Extract to read
────────────────
How the three flows of compassion can help your Brahmaviharas
Over the next few weeks I'll be putting out a series of shorter articles exploring aspects of the Brahmaviharas. I'm currently writing a four-week course exploring these rich, beautiful practices, and I'll be using these articles (and my Wednesday night class) as a way of beta-testing the material. They'll probably be a little bit shorter than usual because I already have fairly comprehensive Brahmavihara instructions elsewhere on my website, so feel free to check those out if you aren't familiar with these practices and want a concise introduction.
What are the Brahmaviharas anyway?
The Brahmaviharas are a set of four heart-opening practices. The name of these practices comes from a discourse in early Buddhism, Majjhima Nikaya 99, in which Subha, a practitioner of Brahminism, comes to the Buddha. Subha has heard that the Buddha teaches 'a path to companionship with Brahma', and wants to know what it is. Buddha replies with the following:
Firstly, a mendicant meditates spreading a heart full of love to one direction, and to the second, and to the third, and to the fourth. In the same way above, below, across, everywhere, all around, they spread a heart full of love to the whole world—abundant, expansive, limitless, free of enmity and ill will. [...] This is a path to companionship with Brahma.
The same formula then repeats for 'a heart full of compassion', 'a heart full of rejoicing' and 'a heart full of equanimity', giving us four heart-opening practices in all. This week we'll focus on the first one.
The first Brahmavihara: loving kindness, goodwill or well-wishing
The first Brahmavihara is best known either by its Pali name, metta, or by its standard English translation, loving kindness. However, a wide variety of other translations exist - benevolence, friendliness, well-wishing, and so on. Personally, I like 'goodwill' (which I'm borrowing from Soto Zen teacher Domyo Burk, whose 'Zen Studies Podcast' I highly recommend), for reasons I'll explain momentarily. You'll sometimes also see the Sanskrit spelling, maitri, especially in Tibetan circles. (This is the same word that forms part of the name of the Buddha of the future, Maitreya, 'the kindly one'.)
However you want to translate it, the general idea is that it's the quality of wishing someone well - not because they aren't currently doing well, but just because it's good when things are going well.
────────────────
Data for review
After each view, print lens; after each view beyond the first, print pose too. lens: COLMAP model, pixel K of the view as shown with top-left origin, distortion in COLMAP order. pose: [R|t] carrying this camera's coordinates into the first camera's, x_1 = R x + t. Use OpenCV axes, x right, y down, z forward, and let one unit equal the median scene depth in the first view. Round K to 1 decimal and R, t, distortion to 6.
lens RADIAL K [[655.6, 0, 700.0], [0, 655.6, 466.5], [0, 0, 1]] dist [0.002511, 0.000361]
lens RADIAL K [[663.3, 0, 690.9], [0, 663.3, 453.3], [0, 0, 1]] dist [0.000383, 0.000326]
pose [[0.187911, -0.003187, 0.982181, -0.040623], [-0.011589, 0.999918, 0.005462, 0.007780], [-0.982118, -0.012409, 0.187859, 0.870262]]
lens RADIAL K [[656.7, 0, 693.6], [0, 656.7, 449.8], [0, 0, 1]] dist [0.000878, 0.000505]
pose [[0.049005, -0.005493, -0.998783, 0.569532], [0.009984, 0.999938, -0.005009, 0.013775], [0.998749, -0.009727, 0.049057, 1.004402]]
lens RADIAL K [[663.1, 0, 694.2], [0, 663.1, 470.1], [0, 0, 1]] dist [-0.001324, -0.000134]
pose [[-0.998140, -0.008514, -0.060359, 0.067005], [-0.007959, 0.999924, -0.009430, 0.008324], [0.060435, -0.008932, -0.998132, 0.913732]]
────────────────
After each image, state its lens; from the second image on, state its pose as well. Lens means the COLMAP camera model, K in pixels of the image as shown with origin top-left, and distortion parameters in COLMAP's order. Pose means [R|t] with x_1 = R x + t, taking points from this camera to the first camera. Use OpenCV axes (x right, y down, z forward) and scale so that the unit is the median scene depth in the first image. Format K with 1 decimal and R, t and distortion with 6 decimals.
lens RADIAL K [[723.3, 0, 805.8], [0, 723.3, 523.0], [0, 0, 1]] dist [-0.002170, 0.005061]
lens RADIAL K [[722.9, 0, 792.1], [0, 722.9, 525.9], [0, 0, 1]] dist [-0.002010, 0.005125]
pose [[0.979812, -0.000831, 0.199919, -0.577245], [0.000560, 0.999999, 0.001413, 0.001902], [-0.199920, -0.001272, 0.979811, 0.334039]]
────────────────
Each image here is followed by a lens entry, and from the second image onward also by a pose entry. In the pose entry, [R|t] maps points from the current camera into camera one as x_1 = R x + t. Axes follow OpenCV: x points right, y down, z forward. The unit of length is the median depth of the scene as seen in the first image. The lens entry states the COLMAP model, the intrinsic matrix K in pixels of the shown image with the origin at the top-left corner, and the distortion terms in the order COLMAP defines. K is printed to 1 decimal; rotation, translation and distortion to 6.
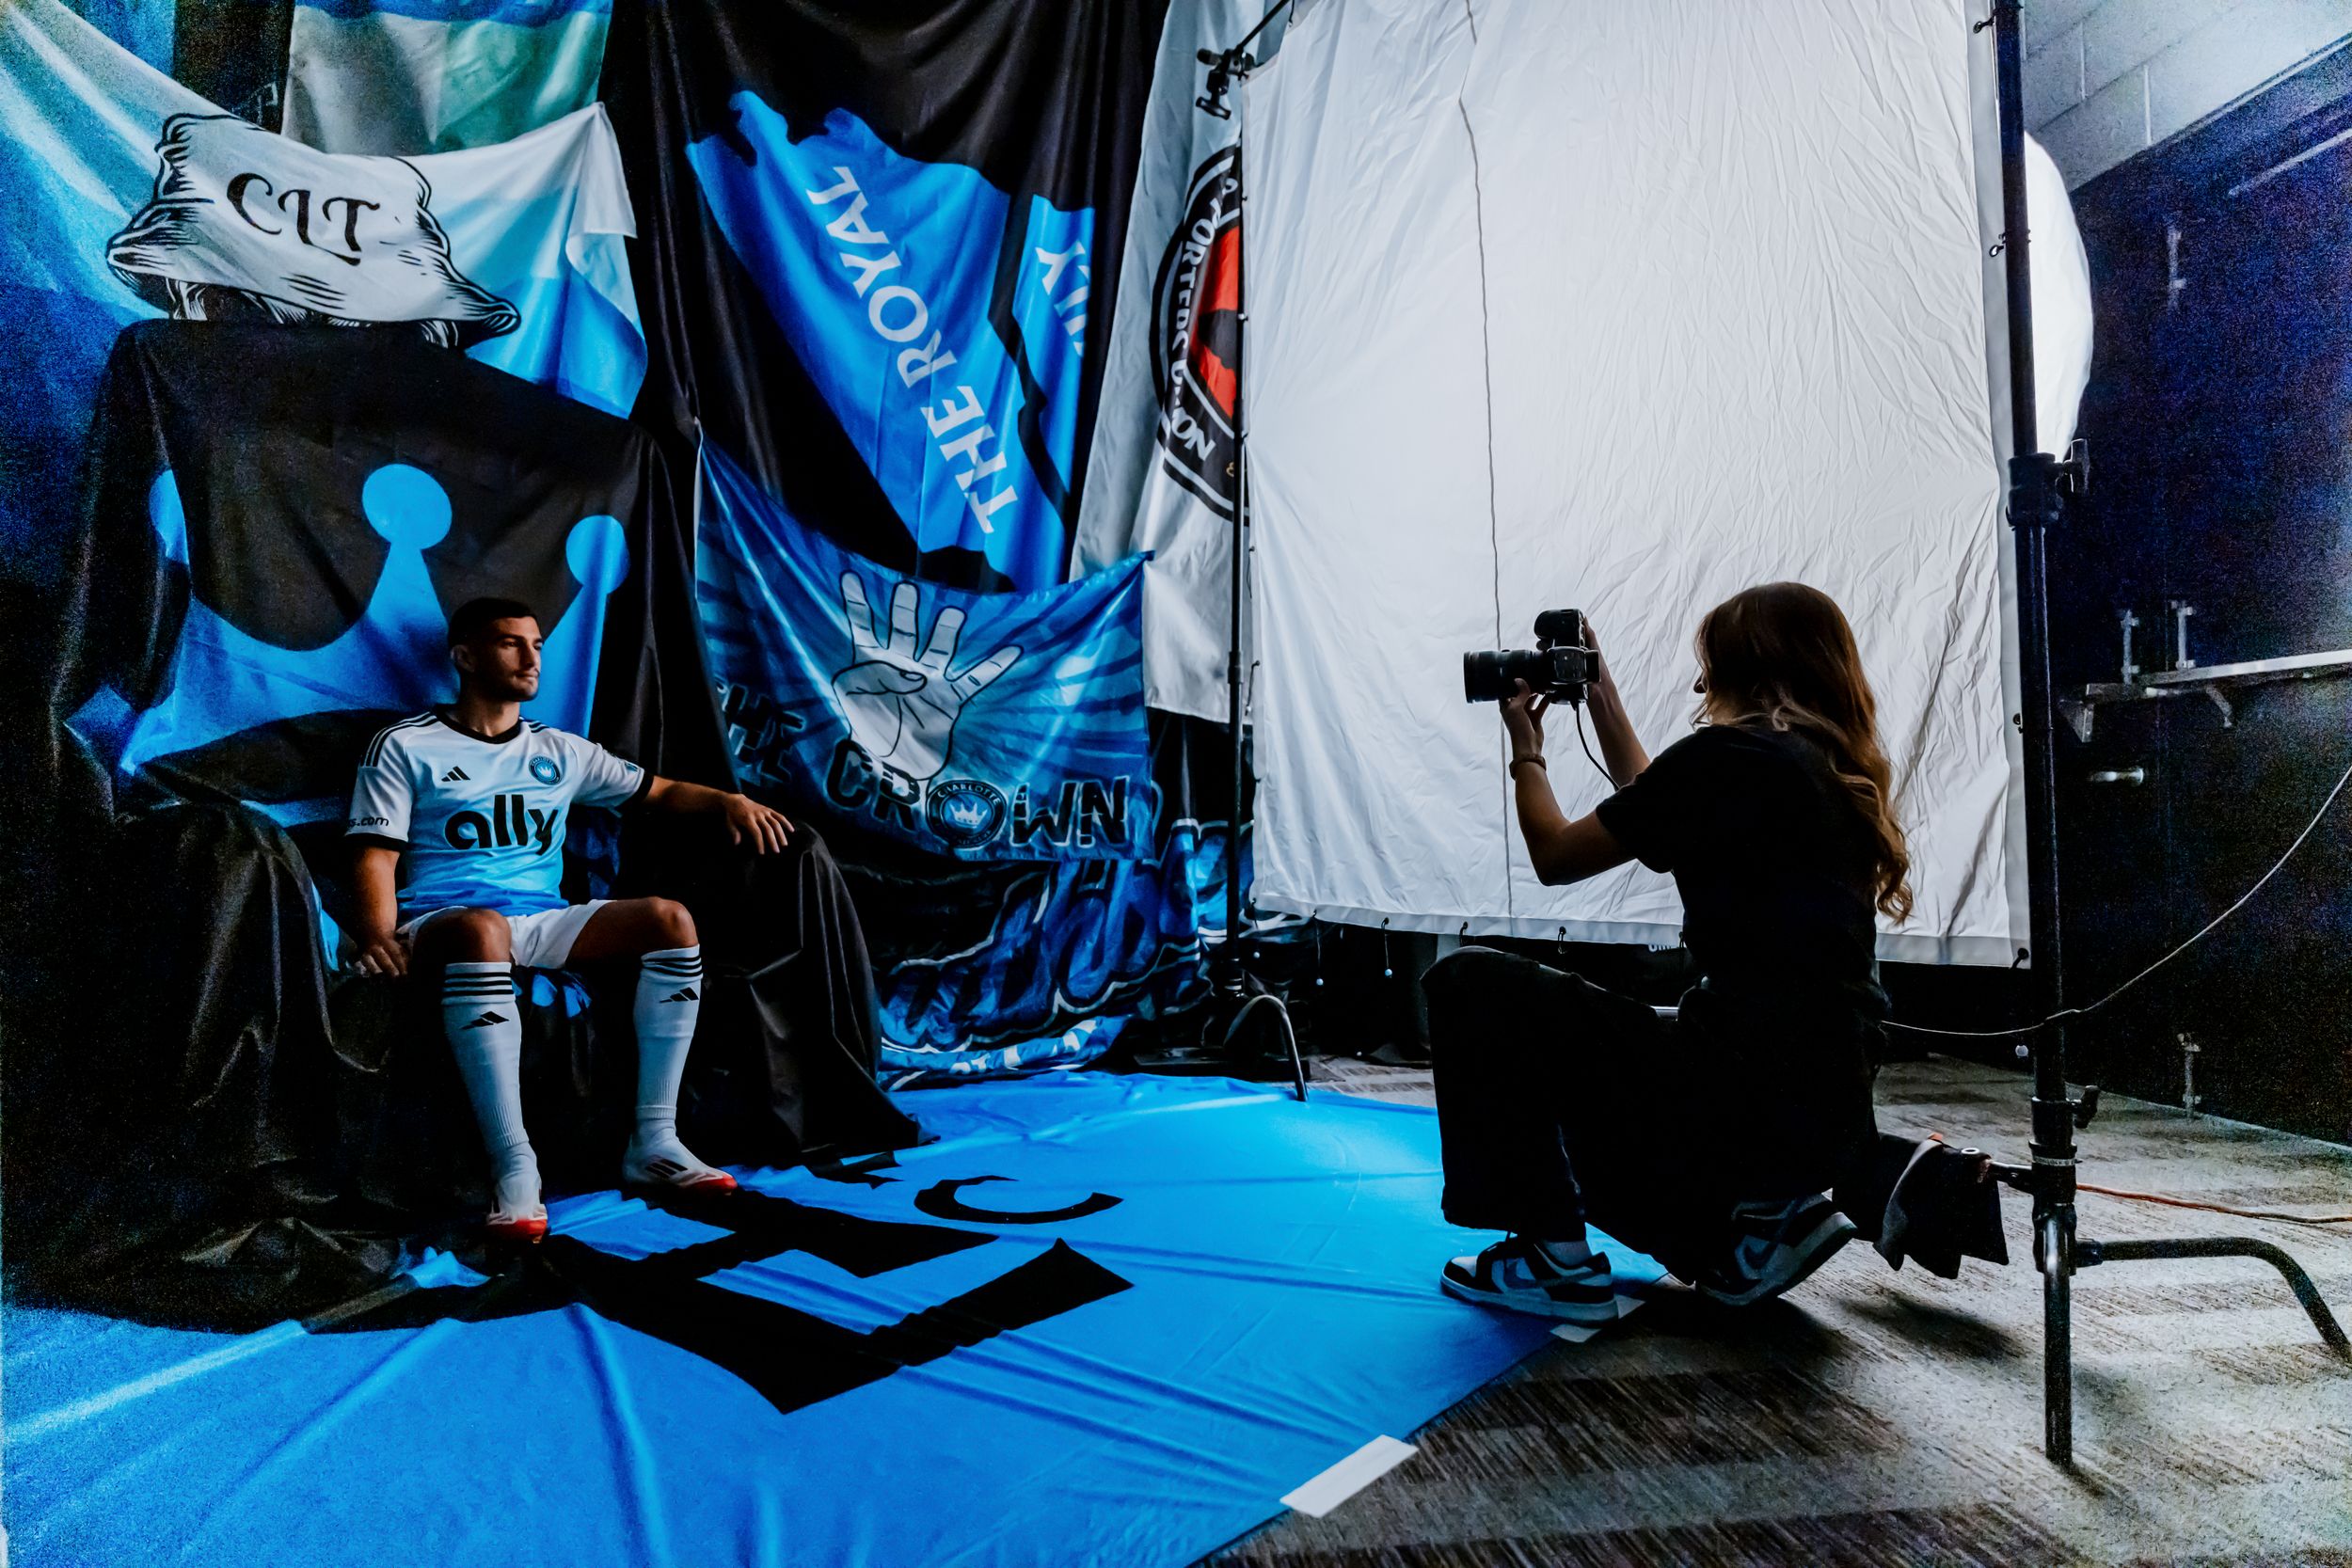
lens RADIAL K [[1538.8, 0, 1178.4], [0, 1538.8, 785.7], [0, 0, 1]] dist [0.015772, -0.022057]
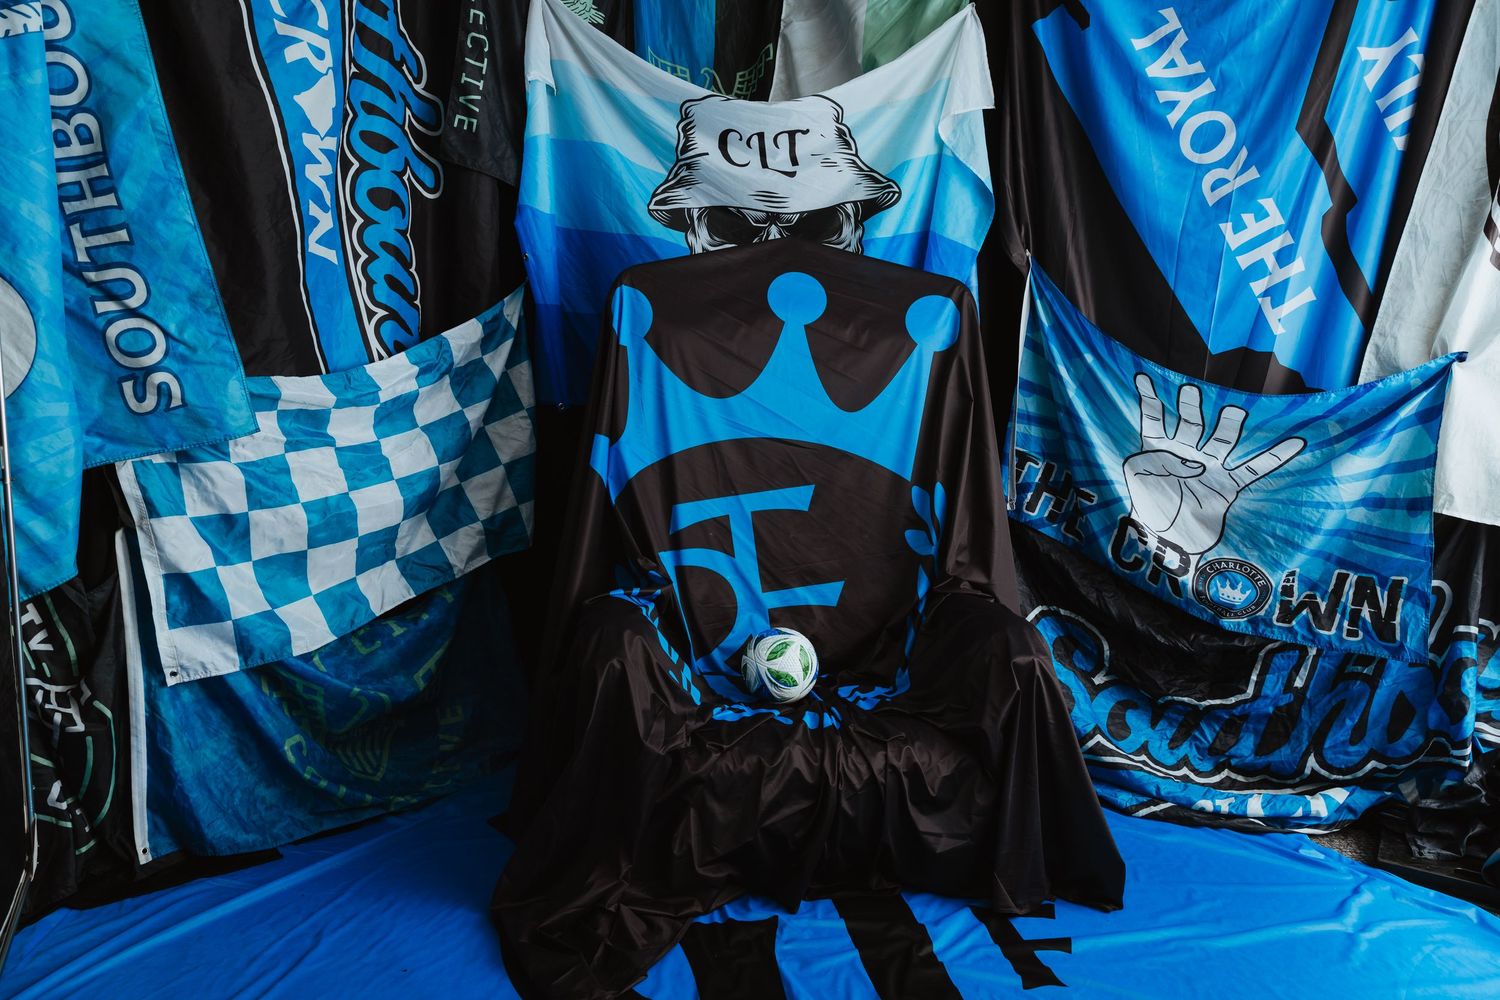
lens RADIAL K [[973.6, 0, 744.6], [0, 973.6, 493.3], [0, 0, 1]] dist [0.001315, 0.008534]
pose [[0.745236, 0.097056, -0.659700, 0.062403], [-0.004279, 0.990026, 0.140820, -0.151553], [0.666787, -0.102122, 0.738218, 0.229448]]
────────────────
Exercise 1
Transcribe the passage of the Brahmavihara article from "The first Brahmavihara: loving" up to and including "are going well.".
Exercise 2
In the article on the Brahmaviharas, which discourse of early Buddhism is named as the source of the practices' name?
Exercise 3
Resume the article on the Brahmaviharas, beginning after its last sentence.
The data bear no relation to the article on the Brahmaviharas.

Response 1
The first Brahmavihara: loving kindness, goodwill or well-wishing
The first Brahmavihara is best known either by its Pali name, metta, or by its standard English translation, loving kindness. However, a wide variety of other translations exist - benevolence, friendliness, well-wishing, and so on. Personally, I like 'goodwill' (which I'm borrowing from Soto Zen teacher Domyo Burk, whose 'Zen Studies Podcast' I highly recommend), for reasons I'll explain momentarily. You'll sometimes also see the Sanskrit spelling, maitri, especially in Tibetan circles. (This is the same word that forms part of the name of the Buddha of the future, Maitreya, 'the kindly one'.)
However you want to translate it, the general idea is that it's the quality of wishing someone well - not because they aren't currently doing well, but just because it's good when things are going well.

Response 2
Majjhima Nikaya 99.

Response 3
Genuine metta is sometimes compared to its near enemies - qualities which are superficially similar, or have something in common, but miss the point in important ways. Traditionally, lust and greed are said to be near enemies of metta, because all involve a kind of attraction (a 'movement towards'), but metta is open-hearted and no-strings-attached whereas lust and greed have personal gain in mind. There's also another kind of 'near enemy' of metta that people in the spiritual world are often prone to - a kind of showy, ostentatious 'kindness' which is really just another ego support. Genuine metta practice actually does make you feel good, but not by lording your infinite kindness over the people around you!
Metta can also be contrasted against its far enemy - ill will, or wishing harm to others. (Contrasting metta with ill will is why I like 'goodwill' so much as a translation!) Ill will is 100% in the opposite direction to metta, so much so that metta is often given in the early discourses as an antidote to ill will.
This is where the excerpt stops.